« When data meets politics » is a serie of eight data-driven stories based on different databases created by Wedodata from day 1 of Macron’s presidency in France. Parliamentary debates, vote on laws, Twitter messages, official diaries… All information concerning French elected representatives and the government is recorded. In 2019, two episodes have been published on LesJours.fr, a French online-only news website (six in 2018). They are devoted to the exploration of French political life through the prism of Wikipedia: one on the reputation of French elected representatives and the other on the publishing war of Wikipedians on these political
Since 2016, LesJours.fr has published 130 journalistic series on various topics : migrants, environnement, corruption, health, economic and political scandals… But this independant media – awarded by the Albert Londres prize, the French equivalent of the Pulitzer prize, in 2017 – hadn’t published before a data investigation and therefore it is a new ground for them and their subscribers.
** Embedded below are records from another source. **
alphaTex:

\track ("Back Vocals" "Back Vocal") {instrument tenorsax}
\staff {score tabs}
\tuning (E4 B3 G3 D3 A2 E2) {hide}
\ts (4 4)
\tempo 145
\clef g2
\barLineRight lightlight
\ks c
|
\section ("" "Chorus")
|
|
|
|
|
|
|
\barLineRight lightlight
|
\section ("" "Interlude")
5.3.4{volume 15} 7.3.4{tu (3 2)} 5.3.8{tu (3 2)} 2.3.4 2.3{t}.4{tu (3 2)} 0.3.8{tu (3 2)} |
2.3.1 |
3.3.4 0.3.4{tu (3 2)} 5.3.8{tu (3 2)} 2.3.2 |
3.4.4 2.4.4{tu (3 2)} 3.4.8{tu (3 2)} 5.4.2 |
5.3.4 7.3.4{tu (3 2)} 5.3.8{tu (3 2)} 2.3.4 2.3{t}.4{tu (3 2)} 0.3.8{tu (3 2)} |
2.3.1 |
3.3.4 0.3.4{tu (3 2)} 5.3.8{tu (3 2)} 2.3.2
The audience of this “data serie” was one of the best among their 130 series, surely because it mixed the following 4 ingredients: the subject of politics ; new editorial angles thanks to the data ; “stories articles”, an innovative format inspired by Snapchat or Instagram and created for the occasion, ideal to read on mobile ; and visual articles offering datavisualizations, photos and GIFs.
The format of story proposed by a media directly on its site and not by forcing the reader to go on an external platform was very noticed by the French press which is looking for audience’s engagement.
On an international level, this project has been selected as a finalist for the 2019 “Online Journalism Awards” on the category“Excellence and Innovation in Visual Digital Storytelling, Small Newsroom”.
Most of the data sources that we query regularly are compiled by Python scripts that we have improved over time. In concrete terms, we use the following techniques: http request, page consultation automation with machine-controlled browsers, API queries when they exist.
This data is stored in distinct CSV files organized by a meta-database. Analysis, data mining, and angles seach for the stories were done through Tableau.
What was the hardest part of this project?
The hardest part of every journalistic investigation is to find the unexpected. What we learned by looking at French politics only through data is that it allowed us to get out of the “elements of language” written by political communicators and to provide concrete benchmarks to readers. This was the demonstration that one could interest readers in French politics other than through controversy and “snowclones”.
But for that, you have to look for data that is more distant from conventional open data. Of course Twitter, but also Wikipedia for these articles published in January 2019 which allowed us to show that the content of each page of French elected representativesis the place of a war of influence : we scrap all modifications and corrections made each day on MPs Wikipedia page to see if the pages were “vandalized” and by whomthanks to the totally open archives of the online encyclopedia : http://screenstory.wedodata.fr/lesjours/index.php?story=wikipedia2-english#1/no
Another challenge was to find the right way of writing a “story article”. It’s a whole other way of telling a story, because the texts must be short, dynamic, suitable for reading on a mobile with graphics. We tested a lot of ways before finding a solution that mixed writing on Google slides and oralizing texts as if we were preparing texts for the radio.
What can others learn from this project?
This project shows that data is a raw material that adapts to many web formats, that you have to be attentive to usage to see how journalism can seize practices from social networks to inform and that you don’t always need millions to innovate.